Sarà come dice il battitore libero dei 5 stelle? Difficile rispondere. Secondo i calcoli del Fmi, il Pil nominale della Cina, corretto per la diversità del potere d’acquisto, avrebbe raggiunto e superato quello americano. Ma le distanze, in termini di reddito pro-capite, considerata la differente stazza della popolazione residente, sono ancora molto forti. Poco meno di 20 mila dollari per un abitante di Pechino, contro i 64 mila di un newyorchese. Resta tuttavia il fatto della diversa prospettiva di sviluppo tra queste due aree, proprio a causa di Covid-19. Secondo le prime valutazioni, sempre del Fondo internazionale, alla fine del 2021, mentre gli Stati Uniti dovranno vedersela con una caduta del Pil complessivo dell’1,2; la Cina sarà cresciuta di un altro 10,4 per cento. Non proprio un buon viatico per un Presidente, come Donald Trump, che ha fatto di “America first” la sua stella polare.
Quando a novembre si andrà alle lezioni, forse al Presidente verrà chiesto il conto. L’essere stato costretto a far crescere il debito dello Stato a livelli impensabili, solo qualche mese fa. Nel secondo trimestre di quest’anno la richiesta sarà di ulteriori 3 miliardi di dollari: una somma – anche a questo servono le statistiche – che supera di ben 5 volte il record trimestrale toccato durante la crisi finanziaria del 2008. Che, com’è noto, non ha certo portato bene agli esponenti del partito repubblicano. Sia John McCain che Mitt Romney persero contro Barack Obama, rispettivamente nelle elezioni del 2008 e del 2012. Ed ora Trump dovrà vedersela con Joe Biden, candidato alla presidenza da parte dei democratici, che è stato vice- presidente degli Stati Uniti durante tutta la presidenza di Barack Obama.
Non sarà quindi semplice per l’attuale inquilino della Casa Bianca battere i suoi avversari. Ed è questa una delle componenti che spiega il perché di tanto accanimento nei confronti della Cina. Che, naturalmente, ha tutte le sue colpe. Ma che può anche diventare un facile capro espiatorio. Ciò che preoccupa gli americani sono le incertezze che si sono registrate nella lotta contro il virus. Le indicazioni paradossali fornite dalla stessa presidenza (iniezioni di disinfettante e bagni di sole), che hanno fatto indignare gran parte della pubblica opinione. Ma soprattutto il numero dei contagi e dei caduti.
Secondo la John Hopkins University il numero dei contagiati negli Usa, sarebbe pari (4 maggio) ad oltre 1,1 milioni di persone.

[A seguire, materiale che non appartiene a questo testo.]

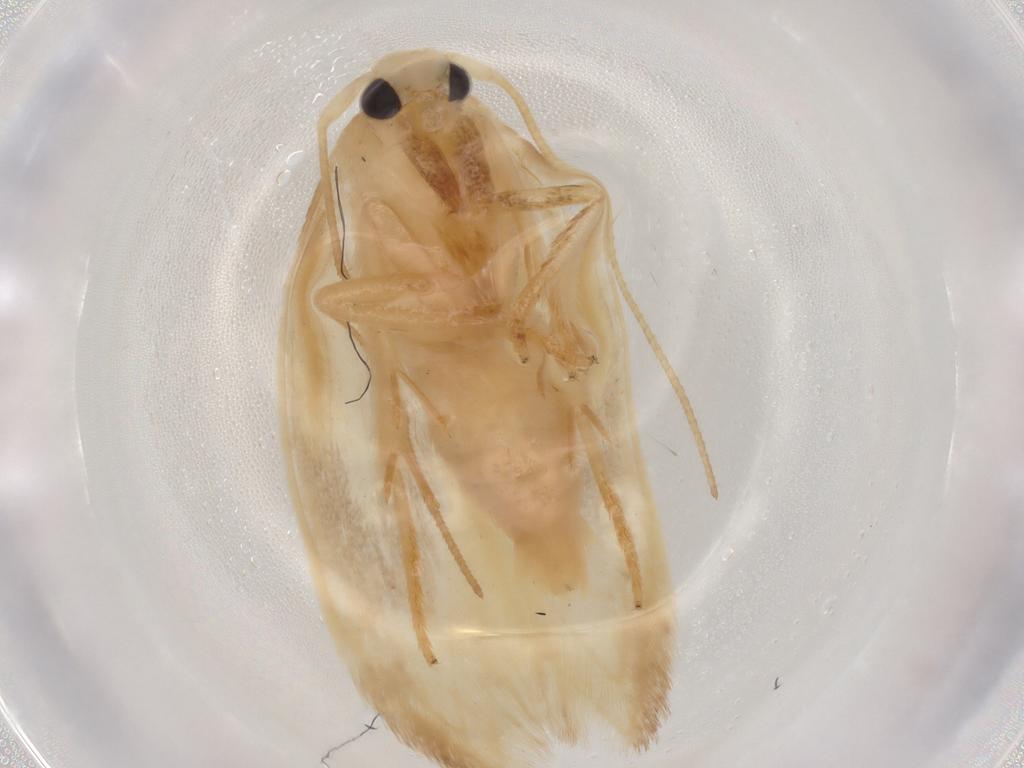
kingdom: Animalia
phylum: Arthropoda
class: Insecta
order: Lepidoptera
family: Geometridae
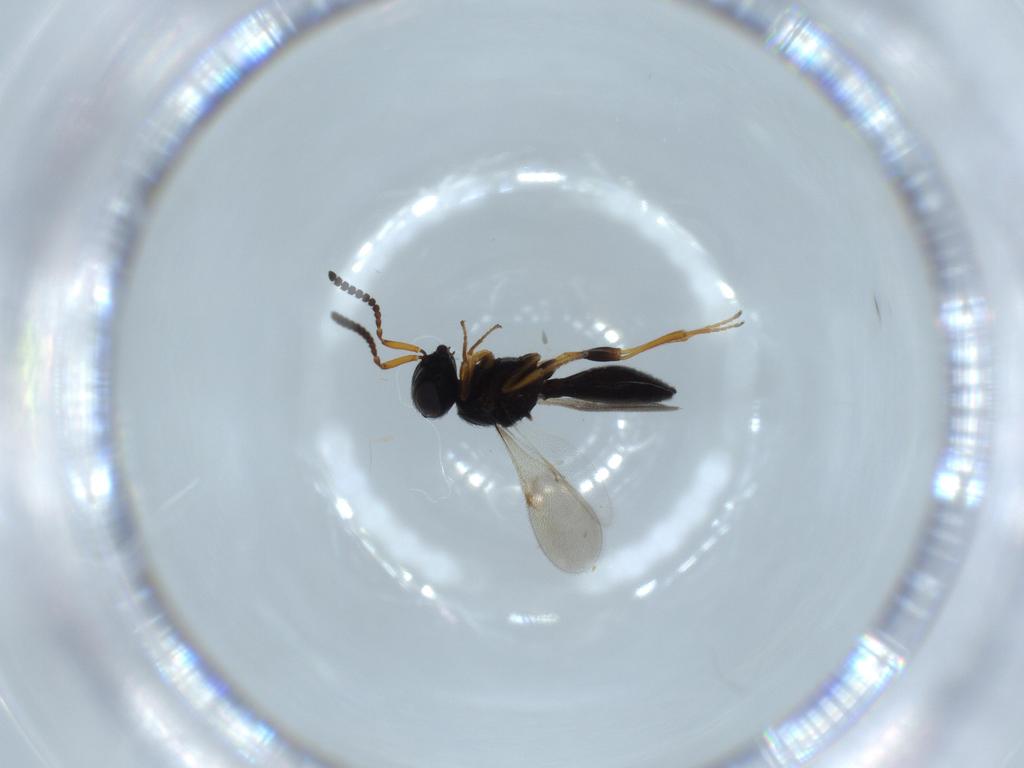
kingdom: Animalia
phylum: Arthropoda
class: Insecta
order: Hymenoptera
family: Scelionidae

Non solo il più alto del Pianeta, ma quasi 14 volte i dati farlocchi della Cina. I morti accertati sono già quasi 68 mila. Ma secondo alcune previsioni potrebbero raddoppiare (135 mila) per il mese di agosto. Una strage che già ora ha mietuto più vittime della guerra del Vietnam: considerato che allora i caduti ed i dispersi furono in totale poco più di 58 mila. Elemento evocativo che non potrà che rientrare nella campagna elettorale. Ed allora saranno dolori. Donald Trump ne è pienamente consapevole, e per questo cerca di correre ai ripari. Speriamo che tutto ciò non rimanga solo schermaglia politica; ma contribuisca a mettere in mora Pechino, costringendolo a fornire, finalmente, tutto ciò che può servire alla sconfitta del corona virus.